- **Task details**
For the records below, copy exactly the span that begins at the line containing "right shoulder: (255, 191)" and stops after the line containing "nose: (500, 149)", minus any pictures.

- **Task data**
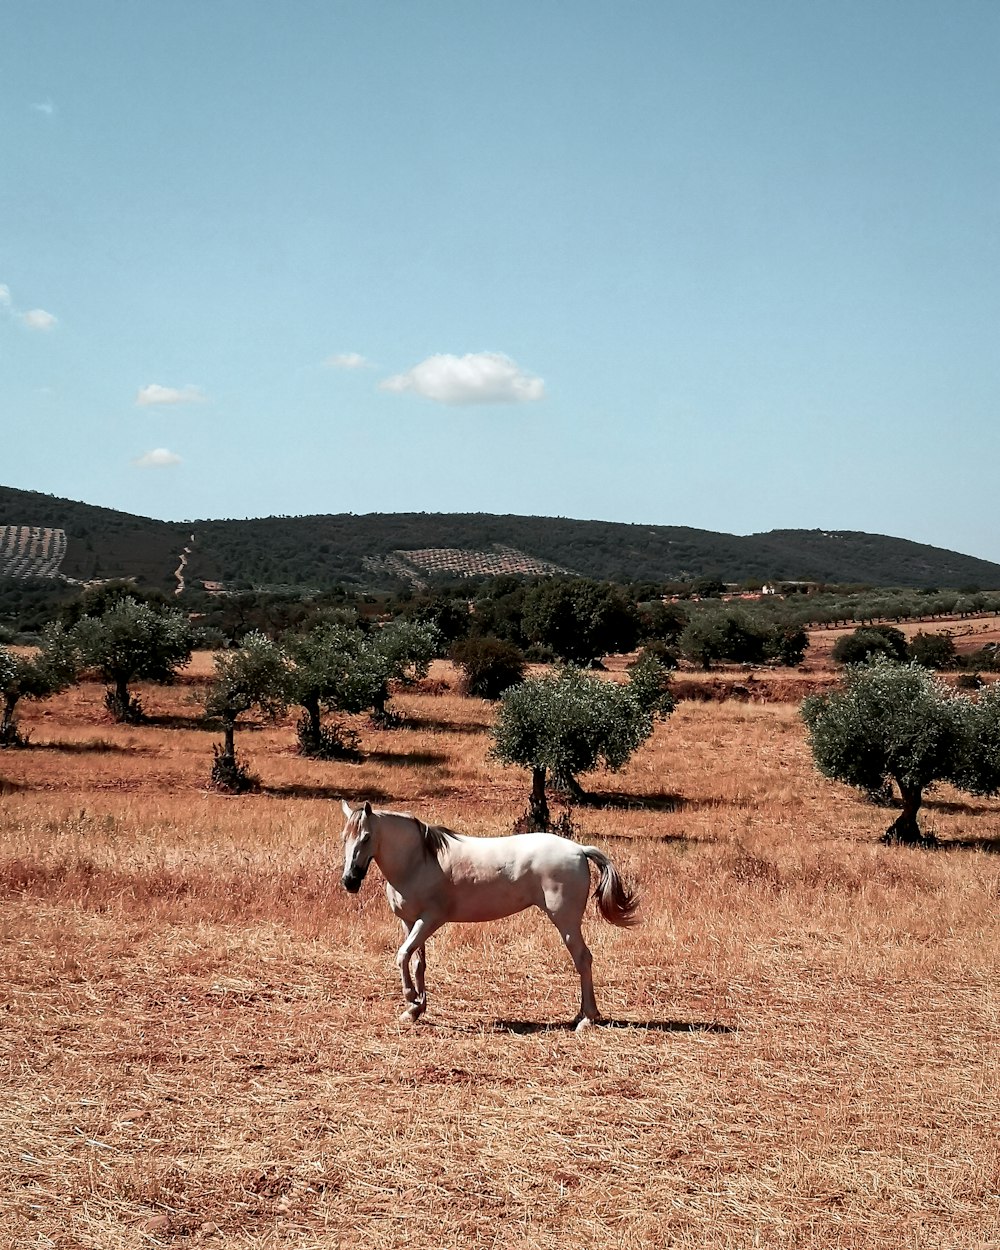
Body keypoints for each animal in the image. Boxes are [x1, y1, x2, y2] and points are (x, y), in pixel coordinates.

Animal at [337, 805, 640, 1030]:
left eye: (366, 837)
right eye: (344, 838)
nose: (349, 881)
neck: (418, 861)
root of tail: (579, 849)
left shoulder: (430, 920)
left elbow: (401, 956)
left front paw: (411, 998)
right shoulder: (410, 922)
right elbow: (417, 963)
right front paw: (415, 1009)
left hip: (566, 920)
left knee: (583, 959)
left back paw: (587, 1018)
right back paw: (581, 1015)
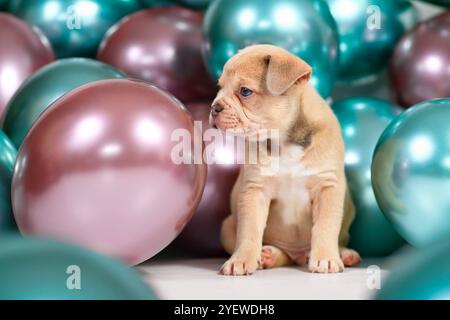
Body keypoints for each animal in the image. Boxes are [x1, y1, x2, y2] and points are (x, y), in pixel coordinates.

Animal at [211, 44, 362, 276]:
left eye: (245, 91)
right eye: (219, 87)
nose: (214, 108)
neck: (283, 140)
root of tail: (299, 255)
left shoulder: (327, 187)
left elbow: (325, 226)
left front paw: (326, 258)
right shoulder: (255, 191)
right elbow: (249, 231)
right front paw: (241, 260)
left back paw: (343, 253)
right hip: (227, 226)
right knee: (282, 255)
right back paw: (268, 255)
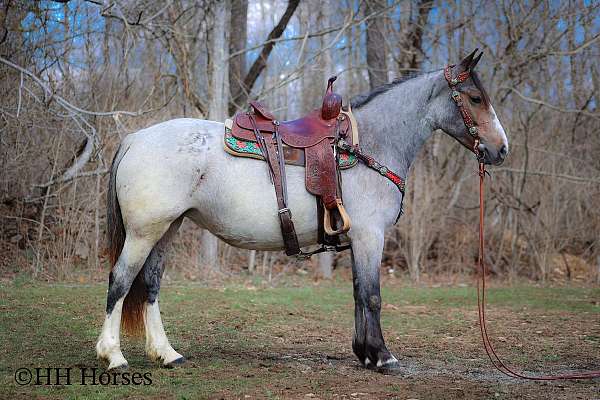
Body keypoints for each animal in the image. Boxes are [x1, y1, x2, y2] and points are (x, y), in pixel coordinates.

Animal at [96, 50, 508, 372]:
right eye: (474, 98)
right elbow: (372, 295)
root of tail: (135, 138)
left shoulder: (358, 239)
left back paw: (167, 353)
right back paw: (113, 355)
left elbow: (358, 292)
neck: (367, 145)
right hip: (144, 232)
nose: (500, 149)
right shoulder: (369, 235)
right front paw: (382, 357)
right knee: (120, 281)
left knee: (150, 284)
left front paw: (364, 354)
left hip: (167, 229)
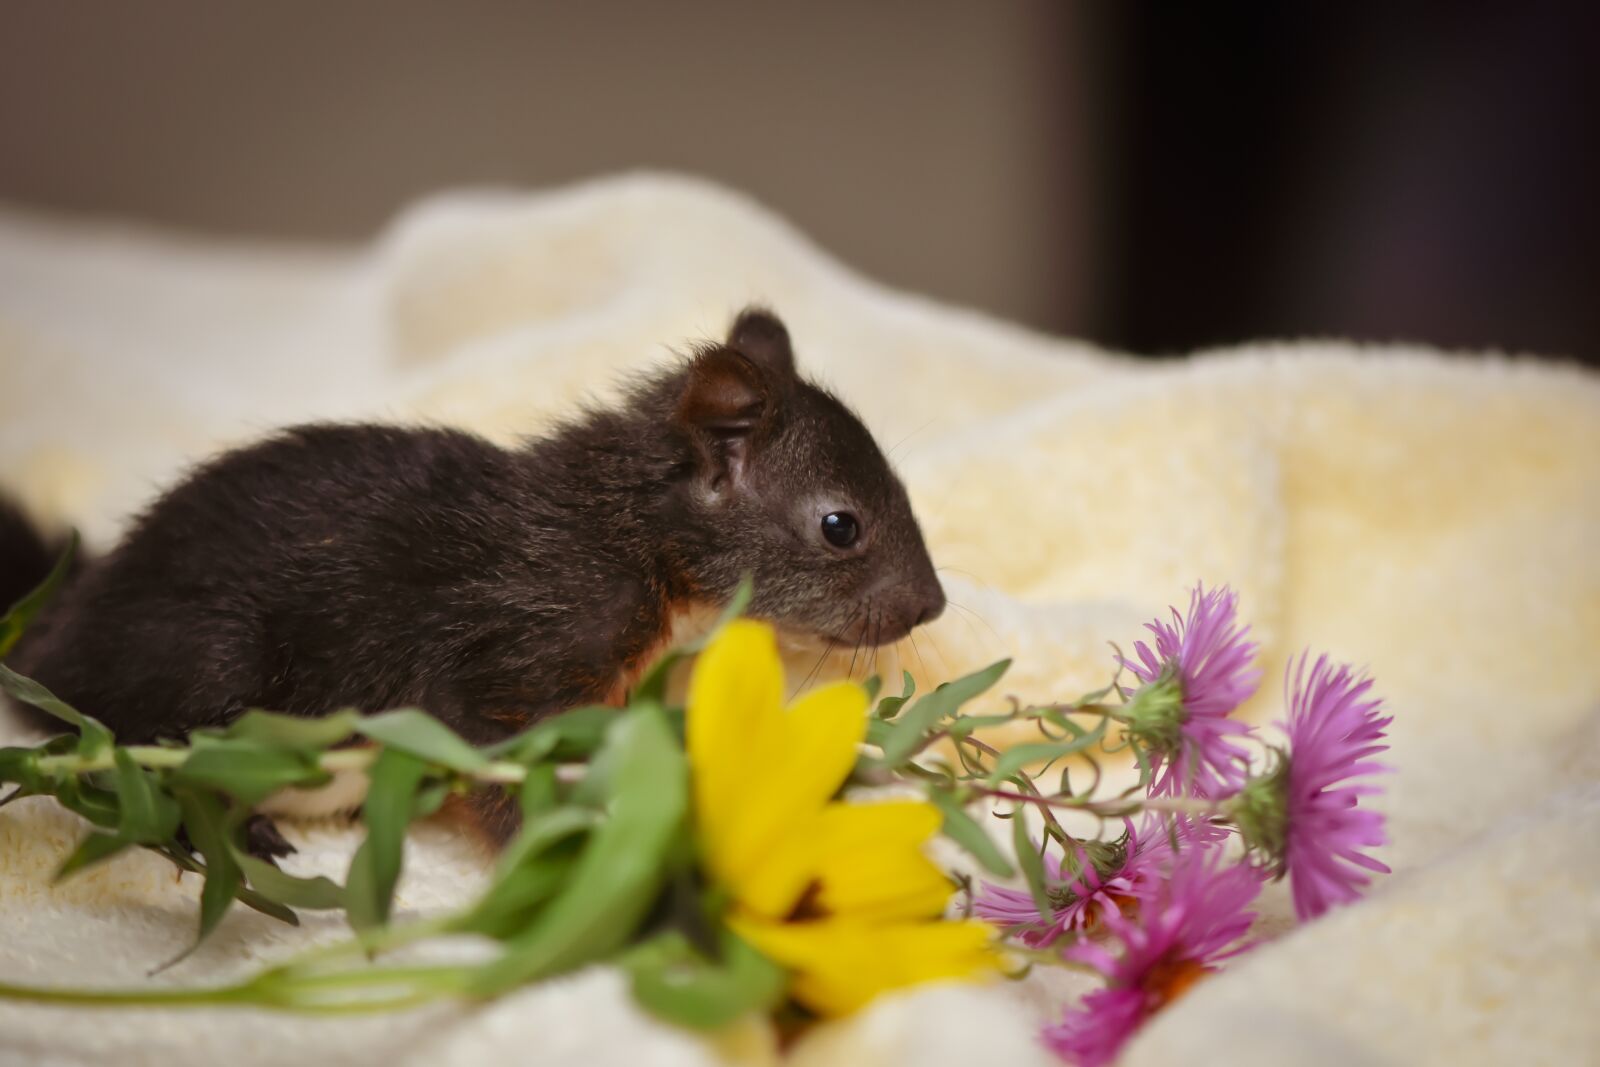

- **Task output**
right shoulder: (255, 191)
right elbow: (249, 231)
right front paw: (241, 260)
left back paw: (343, 253)
right hip: (227, 226)
right knee: (282, 255)
right back paw: (268, 255)
Body keypoints for each animal in the image. Boxes are [x1, y1, x2, y2] and points are (x, y), in pixel coordinates.

Animal at [96, 50, 508, 372]:
right eye: (474, 98)
right elbow: (372, 295)
root of tail: (135, 138)
left shoulder: (358, 239)
left back paw: (167, 353)
right back paw: (113, 355)
left elbow: (358, 292)
neck: (367, 145)
right hip: (144, 232)
nose: (500, 149)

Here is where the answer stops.